Midway through his first state visit to India, US President Barack Obama already seems to have won over everyone (except the Communists). He has spoken of business deals that will create jobs back home (the investment should make people in India happy). He has commiserated with the victims of 26/11. He has pressed flesh with Indian businessmen eager to see and be seen with the President of the US. He has pledged support for India’s candidature at the Nuclear Suppliers Group. He has allowed access to critical technologies to three Indian organizations that were blocked from these until now. He has paid homage to Gandhi. And he and his wife have shaken a leg to Indian music (in fact, his wife has done so more than once). If Disney were to make a film about a US president visiting India, it couldn’t have come up with a better script.
On the Indian side, the mainstream media has been gushing in its coverage. Television anchors (and even hard-nosed editors at these channels) have simpered and smiled and nodded their heads appreciatively (this last, especially at the superior hopscotch skills of the US First Lady). Most newspapers and television channels are almost entirely devoted to coverage of the Obama visit. The main opposition party has distanced itself from a marginally anti-Obama statement issued by one of its members.
Overall media coverage of and political response to the visit has been so overwhelmingly positive (businessmen and business lobbies were anyway expected to react positively) that it seems almost churlish to point out that just late last week, the almost unanimous opinion in India was that this trip wouldn’t achieve much—not for the US and, definitely, not for India.

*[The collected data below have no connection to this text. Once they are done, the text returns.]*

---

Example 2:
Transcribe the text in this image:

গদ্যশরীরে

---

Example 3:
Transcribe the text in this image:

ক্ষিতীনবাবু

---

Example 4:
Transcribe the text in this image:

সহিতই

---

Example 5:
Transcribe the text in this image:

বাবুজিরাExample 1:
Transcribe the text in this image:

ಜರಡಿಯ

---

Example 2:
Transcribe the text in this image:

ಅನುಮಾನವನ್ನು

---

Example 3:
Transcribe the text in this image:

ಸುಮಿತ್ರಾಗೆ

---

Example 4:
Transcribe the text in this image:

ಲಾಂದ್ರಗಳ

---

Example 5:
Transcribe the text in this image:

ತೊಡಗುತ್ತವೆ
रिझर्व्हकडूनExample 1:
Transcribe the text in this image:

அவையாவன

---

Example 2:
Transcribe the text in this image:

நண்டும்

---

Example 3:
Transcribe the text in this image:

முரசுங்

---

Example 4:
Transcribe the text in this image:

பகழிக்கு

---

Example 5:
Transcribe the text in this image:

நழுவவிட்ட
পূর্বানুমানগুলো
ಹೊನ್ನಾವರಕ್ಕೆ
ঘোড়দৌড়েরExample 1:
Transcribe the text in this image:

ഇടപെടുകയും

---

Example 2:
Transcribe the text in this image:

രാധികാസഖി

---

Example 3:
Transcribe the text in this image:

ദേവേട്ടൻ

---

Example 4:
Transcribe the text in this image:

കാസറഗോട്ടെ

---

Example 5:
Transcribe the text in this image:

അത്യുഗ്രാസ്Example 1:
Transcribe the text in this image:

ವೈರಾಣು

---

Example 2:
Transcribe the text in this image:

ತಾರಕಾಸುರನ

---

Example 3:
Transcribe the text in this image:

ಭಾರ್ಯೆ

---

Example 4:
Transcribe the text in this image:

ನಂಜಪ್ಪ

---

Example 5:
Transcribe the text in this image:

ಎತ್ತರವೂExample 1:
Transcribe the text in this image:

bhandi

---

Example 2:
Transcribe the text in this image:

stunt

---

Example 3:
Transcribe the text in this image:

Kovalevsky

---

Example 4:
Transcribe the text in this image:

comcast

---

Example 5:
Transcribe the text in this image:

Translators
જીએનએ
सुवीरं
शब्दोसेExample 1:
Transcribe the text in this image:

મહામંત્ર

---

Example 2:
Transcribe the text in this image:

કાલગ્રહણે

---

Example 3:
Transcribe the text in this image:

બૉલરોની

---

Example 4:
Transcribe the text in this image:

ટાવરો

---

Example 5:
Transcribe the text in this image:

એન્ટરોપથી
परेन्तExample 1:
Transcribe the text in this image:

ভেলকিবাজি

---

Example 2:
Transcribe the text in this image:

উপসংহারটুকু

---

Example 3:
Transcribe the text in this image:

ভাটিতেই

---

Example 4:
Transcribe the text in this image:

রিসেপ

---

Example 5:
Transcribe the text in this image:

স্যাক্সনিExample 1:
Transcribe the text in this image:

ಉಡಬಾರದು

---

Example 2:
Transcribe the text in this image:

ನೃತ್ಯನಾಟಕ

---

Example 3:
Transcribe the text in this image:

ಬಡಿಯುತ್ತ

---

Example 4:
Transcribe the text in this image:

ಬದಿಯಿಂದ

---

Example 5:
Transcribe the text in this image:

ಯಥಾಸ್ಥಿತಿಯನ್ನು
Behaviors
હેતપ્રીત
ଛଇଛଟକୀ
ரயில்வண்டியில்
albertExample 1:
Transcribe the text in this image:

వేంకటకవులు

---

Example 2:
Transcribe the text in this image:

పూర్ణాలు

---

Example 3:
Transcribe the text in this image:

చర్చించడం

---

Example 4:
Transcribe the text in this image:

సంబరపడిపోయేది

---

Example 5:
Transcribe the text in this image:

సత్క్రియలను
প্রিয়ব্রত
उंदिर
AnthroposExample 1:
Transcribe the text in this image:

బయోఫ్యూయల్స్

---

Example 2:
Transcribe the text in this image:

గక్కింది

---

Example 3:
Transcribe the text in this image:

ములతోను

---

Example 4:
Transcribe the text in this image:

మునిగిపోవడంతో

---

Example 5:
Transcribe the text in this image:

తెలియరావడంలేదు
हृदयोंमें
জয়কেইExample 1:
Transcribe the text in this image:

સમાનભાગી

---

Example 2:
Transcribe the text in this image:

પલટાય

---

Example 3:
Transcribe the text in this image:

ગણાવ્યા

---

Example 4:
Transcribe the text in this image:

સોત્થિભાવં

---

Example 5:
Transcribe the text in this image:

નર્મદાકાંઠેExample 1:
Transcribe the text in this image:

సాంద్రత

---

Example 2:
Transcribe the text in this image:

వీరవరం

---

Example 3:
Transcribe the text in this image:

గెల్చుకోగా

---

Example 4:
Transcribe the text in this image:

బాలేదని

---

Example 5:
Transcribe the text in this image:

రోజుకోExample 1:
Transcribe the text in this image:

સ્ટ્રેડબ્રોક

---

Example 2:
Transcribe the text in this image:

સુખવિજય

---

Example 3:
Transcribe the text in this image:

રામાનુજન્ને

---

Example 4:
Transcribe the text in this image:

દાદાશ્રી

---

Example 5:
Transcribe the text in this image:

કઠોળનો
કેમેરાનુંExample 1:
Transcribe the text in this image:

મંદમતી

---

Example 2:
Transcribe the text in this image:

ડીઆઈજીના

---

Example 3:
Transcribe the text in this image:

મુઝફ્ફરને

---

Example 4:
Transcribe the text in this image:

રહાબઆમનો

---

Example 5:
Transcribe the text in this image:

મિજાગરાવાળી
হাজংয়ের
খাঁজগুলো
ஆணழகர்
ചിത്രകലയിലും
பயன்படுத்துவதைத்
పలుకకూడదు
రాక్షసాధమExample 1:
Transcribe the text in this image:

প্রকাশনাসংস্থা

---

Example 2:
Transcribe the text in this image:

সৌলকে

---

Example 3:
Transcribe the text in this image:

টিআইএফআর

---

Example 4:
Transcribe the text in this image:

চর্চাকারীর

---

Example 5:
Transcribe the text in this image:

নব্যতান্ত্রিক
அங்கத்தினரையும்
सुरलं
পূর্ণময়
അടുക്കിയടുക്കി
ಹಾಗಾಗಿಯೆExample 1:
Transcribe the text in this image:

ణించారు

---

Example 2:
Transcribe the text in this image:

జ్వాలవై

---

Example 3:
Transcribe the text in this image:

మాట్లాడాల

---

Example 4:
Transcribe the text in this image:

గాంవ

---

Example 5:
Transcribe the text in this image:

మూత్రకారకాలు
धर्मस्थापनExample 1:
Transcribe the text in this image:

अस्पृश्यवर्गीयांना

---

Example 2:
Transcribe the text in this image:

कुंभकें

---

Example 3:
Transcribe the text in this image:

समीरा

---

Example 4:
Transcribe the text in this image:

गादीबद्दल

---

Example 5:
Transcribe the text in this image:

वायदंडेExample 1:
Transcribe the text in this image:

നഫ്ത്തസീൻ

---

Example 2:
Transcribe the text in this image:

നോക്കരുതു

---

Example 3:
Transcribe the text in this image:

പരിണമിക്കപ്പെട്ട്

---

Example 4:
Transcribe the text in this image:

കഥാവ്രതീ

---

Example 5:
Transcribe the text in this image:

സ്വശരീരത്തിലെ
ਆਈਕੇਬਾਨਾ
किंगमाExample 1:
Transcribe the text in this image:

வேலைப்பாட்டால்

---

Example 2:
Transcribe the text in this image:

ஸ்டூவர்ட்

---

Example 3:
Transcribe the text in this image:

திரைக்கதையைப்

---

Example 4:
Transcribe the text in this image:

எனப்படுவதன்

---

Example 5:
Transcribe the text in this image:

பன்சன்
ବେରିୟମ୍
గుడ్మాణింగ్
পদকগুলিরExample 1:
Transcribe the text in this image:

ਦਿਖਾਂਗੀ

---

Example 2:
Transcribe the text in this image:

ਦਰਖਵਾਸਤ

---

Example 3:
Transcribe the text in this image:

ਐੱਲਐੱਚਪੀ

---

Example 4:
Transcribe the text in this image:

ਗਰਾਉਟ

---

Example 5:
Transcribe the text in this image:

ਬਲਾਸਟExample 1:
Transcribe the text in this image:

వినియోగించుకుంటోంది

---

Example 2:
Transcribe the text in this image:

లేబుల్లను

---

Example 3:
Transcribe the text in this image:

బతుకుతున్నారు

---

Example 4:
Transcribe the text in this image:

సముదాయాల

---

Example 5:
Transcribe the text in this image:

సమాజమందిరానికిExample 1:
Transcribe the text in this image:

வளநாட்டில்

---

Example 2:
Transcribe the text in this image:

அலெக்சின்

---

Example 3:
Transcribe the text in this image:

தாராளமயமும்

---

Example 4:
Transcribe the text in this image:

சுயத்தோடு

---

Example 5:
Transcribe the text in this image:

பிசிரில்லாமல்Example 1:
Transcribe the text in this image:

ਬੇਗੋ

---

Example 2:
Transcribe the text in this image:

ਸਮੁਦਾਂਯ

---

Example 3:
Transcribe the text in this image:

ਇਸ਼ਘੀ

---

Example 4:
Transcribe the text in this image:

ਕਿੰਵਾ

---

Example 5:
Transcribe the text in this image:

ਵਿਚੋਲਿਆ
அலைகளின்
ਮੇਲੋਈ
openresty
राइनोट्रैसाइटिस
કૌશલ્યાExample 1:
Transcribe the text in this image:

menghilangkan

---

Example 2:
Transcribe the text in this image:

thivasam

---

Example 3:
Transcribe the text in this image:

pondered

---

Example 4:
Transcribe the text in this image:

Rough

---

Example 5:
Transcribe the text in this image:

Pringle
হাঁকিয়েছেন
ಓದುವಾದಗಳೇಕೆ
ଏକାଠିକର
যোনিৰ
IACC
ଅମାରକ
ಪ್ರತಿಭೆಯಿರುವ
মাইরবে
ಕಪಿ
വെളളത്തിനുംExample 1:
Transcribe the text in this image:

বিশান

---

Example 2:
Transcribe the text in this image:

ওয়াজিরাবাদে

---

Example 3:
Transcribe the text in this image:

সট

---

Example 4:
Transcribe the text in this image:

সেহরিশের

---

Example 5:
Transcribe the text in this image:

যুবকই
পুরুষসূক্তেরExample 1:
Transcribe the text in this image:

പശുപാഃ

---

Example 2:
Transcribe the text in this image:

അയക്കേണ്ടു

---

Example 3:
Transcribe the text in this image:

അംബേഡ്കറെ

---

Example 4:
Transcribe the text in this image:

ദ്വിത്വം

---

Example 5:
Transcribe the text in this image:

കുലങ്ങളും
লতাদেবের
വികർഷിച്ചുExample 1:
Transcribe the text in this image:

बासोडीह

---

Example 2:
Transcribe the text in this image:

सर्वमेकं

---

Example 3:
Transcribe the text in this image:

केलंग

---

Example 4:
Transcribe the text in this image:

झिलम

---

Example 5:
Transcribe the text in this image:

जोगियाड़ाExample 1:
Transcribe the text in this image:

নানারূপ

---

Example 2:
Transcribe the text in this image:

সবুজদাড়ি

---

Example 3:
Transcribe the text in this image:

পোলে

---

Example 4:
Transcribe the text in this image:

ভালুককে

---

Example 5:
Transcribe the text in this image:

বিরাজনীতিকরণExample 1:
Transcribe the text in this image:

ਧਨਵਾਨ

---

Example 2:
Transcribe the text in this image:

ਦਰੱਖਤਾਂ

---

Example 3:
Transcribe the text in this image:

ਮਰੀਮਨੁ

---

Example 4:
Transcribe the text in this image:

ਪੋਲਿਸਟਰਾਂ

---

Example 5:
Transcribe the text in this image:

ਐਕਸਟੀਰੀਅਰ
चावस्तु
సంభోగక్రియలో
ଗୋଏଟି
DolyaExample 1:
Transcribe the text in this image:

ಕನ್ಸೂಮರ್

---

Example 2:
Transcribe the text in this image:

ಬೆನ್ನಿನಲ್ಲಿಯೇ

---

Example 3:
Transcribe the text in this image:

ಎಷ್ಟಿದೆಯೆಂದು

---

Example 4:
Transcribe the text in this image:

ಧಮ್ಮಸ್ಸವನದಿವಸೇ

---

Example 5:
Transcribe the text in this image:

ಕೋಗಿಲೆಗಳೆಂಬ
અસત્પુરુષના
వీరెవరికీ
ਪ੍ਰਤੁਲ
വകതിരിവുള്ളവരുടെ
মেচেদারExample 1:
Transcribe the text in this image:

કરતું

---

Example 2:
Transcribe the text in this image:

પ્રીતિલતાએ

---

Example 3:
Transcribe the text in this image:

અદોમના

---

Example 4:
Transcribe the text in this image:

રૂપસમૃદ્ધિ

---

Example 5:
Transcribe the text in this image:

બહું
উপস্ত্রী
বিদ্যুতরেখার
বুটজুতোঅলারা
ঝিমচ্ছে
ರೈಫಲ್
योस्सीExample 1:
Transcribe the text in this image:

So, what, if anything at all, has changed? The truthful answer to that is: nothing. At one level, expectations from the visit were so low that a combination of a few giveaways (and takeaways) and some smart spin would appear to have worked. At another level, everyone seems to be in the grip of the Indian hospitality trap, which entails no negativity whatsoever (this could explain why even the principal opposition doesn’t wish to sound critical of Obama, at least as long as he is here). Finally, this is the country of Bollywood. How can we not love and worship the world’s most powerful man and his wife who are both only too willing to break into a jig?
In the 1960s, when president Lyndon Johnson visited India, he won the hearts of the Indian public (or so newspaper reports of that time would have us believe) by giving away small gifts—ballpoint pens and pencils. Even before the business end of his visit (in Delhi) Obama has managed to do the same— with a few more substantial gifts and a little dancing.